▶ _TASK INPUT_:
________________________________________
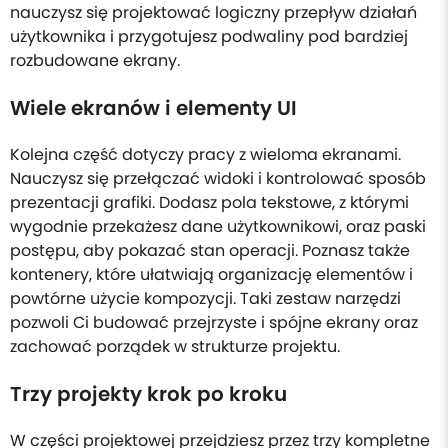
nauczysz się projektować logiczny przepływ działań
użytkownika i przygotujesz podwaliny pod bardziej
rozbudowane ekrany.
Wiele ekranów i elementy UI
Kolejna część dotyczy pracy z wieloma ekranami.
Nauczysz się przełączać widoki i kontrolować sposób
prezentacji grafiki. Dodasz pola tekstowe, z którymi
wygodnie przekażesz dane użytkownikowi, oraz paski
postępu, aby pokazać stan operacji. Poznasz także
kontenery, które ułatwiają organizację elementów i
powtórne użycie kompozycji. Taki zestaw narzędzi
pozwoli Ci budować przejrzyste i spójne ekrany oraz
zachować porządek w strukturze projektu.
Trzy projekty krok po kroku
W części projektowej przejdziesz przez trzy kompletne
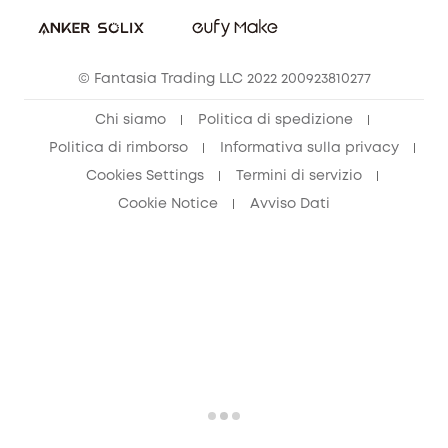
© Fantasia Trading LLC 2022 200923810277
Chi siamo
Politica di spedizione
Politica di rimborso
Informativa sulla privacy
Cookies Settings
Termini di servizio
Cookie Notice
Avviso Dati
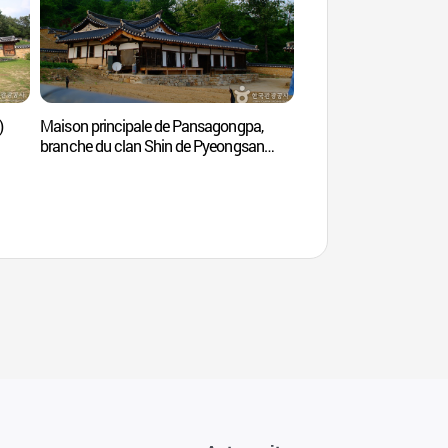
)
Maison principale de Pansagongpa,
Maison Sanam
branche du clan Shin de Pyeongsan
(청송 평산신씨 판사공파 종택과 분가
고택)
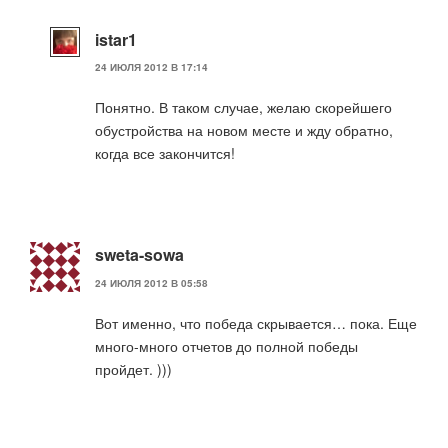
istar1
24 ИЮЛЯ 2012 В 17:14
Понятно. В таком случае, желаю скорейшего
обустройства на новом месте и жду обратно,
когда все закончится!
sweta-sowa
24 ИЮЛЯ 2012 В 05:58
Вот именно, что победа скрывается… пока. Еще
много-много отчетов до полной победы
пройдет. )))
________________________________________
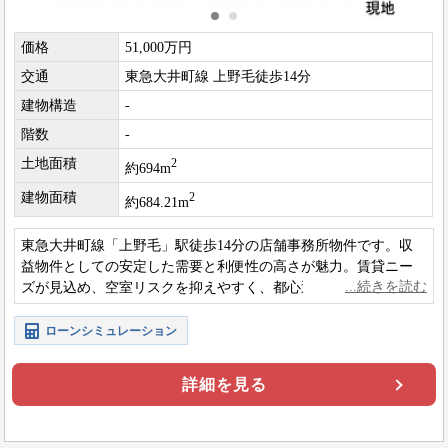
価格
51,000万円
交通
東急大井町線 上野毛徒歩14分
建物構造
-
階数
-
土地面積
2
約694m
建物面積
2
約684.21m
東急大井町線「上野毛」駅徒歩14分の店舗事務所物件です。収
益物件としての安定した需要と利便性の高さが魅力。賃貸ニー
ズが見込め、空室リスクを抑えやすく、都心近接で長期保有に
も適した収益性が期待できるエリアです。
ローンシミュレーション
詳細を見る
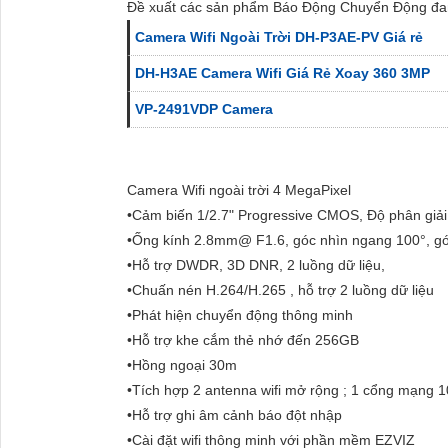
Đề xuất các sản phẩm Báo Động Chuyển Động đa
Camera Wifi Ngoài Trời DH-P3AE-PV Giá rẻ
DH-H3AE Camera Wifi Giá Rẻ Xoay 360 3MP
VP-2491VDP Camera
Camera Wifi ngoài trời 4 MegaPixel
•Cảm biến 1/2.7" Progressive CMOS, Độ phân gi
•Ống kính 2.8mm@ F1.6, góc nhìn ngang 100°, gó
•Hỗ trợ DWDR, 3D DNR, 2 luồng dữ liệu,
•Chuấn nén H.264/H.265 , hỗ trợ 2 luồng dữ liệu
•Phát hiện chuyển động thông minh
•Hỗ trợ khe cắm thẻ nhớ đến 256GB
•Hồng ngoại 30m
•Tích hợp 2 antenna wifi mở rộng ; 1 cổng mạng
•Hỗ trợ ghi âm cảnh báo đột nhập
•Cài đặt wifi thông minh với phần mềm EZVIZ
________________________________________
▶ _PROBLEM REQUIREMENTS_: Reproduce word for word the lines in the entries starting with the line that contains "nauczysz się projektować" and going on through the line that contains "wygodnie przekażesz dane", both of those lines included.

▶ _FINISHED TASK_:
nauczysz się projektować logiczny przepływ działań
użytkownika i przygotujesz podwaliny pod bardziej
rozbudowane ekrany.
Wiele ekranów i elementy UI
Kolejna część dotyczy pracy z wieloma ekranami.
Nauczysz się przełączać widoki i kontrolować sposób
prezentacji grafiki. Dodasz pola tekstowe, z którymi
wygodnie przekażesz dane użytkownikowi, oraz paski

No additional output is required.